Wednesday, November 19, 2014

Project: eMachines T-3256 restoration (4)

I let the alcohol dry overnight and now the cpu is ready to have the thermal paste applied.

The paste should only be applied to the cpu (the pink part) and should be no more than the thickness of a piece of paper. I applied it from the syringe and used the included wooden spreader to move it around, covering the cpu.
 

The heat sink only goes on one way (there is a notch on one side). I positioned it and clipped it into place. Just to be safe I removed the power supply so I could make sure the clips on both sides of the heat sink were correctly engaged.
I plugged in the fan connector to the power plug on the motherboard. I then hooked up the video connector (VGA) for the monitor to the connector on the video card as usually installing a video card in a machine with an on board video chip will override the on board chip. Finally I hooked up a USB keyboard and a USB mouse.
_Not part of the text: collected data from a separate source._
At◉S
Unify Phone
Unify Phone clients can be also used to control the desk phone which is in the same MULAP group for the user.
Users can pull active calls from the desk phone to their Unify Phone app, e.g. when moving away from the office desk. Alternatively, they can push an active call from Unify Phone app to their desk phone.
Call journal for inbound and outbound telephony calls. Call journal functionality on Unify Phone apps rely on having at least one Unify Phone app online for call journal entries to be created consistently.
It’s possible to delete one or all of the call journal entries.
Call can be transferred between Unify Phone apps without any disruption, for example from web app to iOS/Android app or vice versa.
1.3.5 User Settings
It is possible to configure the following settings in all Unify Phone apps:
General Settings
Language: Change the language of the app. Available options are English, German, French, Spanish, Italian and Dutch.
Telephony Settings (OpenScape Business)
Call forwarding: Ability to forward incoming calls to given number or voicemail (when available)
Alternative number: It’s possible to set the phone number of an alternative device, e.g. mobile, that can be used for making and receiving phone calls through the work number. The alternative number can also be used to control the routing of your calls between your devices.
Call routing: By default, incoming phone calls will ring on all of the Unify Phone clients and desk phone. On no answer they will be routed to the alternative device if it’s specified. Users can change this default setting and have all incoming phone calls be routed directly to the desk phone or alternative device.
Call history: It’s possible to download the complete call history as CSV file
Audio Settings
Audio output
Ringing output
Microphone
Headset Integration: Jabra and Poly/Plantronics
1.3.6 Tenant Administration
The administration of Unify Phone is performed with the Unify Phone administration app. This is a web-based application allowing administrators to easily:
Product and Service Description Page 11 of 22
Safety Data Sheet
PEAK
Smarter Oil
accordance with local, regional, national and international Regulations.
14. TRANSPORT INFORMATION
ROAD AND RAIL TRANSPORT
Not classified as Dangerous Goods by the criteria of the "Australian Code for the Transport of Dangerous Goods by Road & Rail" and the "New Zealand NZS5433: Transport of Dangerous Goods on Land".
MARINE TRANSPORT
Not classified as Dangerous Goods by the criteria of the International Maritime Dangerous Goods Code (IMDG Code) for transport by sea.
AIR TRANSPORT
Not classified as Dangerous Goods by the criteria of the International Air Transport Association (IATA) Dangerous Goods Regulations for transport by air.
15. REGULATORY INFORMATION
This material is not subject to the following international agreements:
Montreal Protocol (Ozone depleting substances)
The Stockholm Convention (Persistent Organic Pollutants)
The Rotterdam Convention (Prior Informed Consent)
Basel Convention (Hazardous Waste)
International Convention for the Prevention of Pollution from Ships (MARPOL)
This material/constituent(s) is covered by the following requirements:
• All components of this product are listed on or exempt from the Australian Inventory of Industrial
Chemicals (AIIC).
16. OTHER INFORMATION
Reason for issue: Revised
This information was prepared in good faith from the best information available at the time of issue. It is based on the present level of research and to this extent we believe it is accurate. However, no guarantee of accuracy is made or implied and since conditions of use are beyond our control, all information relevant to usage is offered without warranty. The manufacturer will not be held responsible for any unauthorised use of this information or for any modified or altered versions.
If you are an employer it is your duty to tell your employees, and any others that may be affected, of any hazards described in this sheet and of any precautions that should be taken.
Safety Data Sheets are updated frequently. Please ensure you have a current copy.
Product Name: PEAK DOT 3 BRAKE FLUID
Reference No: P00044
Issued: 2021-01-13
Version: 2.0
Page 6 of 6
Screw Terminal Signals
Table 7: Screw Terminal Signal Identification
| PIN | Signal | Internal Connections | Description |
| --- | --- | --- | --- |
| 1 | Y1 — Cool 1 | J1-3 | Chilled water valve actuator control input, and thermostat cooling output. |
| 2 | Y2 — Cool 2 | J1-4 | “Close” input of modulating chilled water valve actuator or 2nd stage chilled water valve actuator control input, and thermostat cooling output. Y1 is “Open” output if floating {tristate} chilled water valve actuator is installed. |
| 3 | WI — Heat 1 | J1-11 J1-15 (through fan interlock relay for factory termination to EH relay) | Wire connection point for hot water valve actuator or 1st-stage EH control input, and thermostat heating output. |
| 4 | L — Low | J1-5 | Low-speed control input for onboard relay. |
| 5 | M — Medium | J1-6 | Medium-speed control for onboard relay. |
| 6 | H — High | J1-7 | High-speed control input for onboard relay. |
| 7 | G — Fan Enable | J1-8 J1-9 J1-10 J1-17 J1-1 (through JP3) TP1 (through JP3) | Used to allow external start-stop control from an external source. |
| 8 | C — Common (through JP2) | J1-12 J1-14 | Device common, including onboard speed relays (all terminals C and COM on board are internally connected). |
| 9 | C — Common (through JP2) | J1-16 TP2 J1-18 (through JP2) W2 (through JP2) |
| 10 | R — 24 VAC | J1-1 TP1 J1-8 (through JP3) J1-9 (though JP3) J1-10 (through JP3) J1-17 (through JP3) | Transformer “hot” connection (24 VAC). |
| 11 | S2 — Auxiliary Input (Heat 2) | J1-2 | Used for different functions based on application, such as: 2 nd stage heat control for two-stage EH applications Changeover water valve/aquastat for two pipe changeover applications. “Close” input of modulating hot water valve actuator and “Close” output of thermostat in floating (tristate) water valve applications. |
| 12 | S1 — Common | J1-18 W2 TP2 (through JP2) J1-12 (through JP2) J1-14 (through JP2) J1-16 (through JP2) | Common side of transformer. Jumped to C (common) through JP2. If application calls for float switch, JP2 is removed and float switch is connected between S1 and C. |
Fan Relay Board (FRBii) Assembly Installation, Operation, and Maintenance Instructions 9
Next I connected the power cord to the power supply and then to the power strip.
There is no switch on the power supply so the only way to power up the machine is to use the power button on the front of the case. I pressed the button, it lit up, the cpu fan started running and the monitor came up with the 'e' but no indication of the key to press to access the bios. I tried the F2 (Dell's solution) but it failed.
A quick visit to Google (Tech Law #1: Google is your friend.) told me to try F2, Escape, Tab or Delete.
I tried Tab which failed and then Delete, which didn't.
Finally for today I hooked up the machine to my kill-a-watt EZ to measure the power being consumed and burn in the new paste on the cpu. After a couple of hours if was registering usage of $.28-.29 per day, but this is without a hard drive.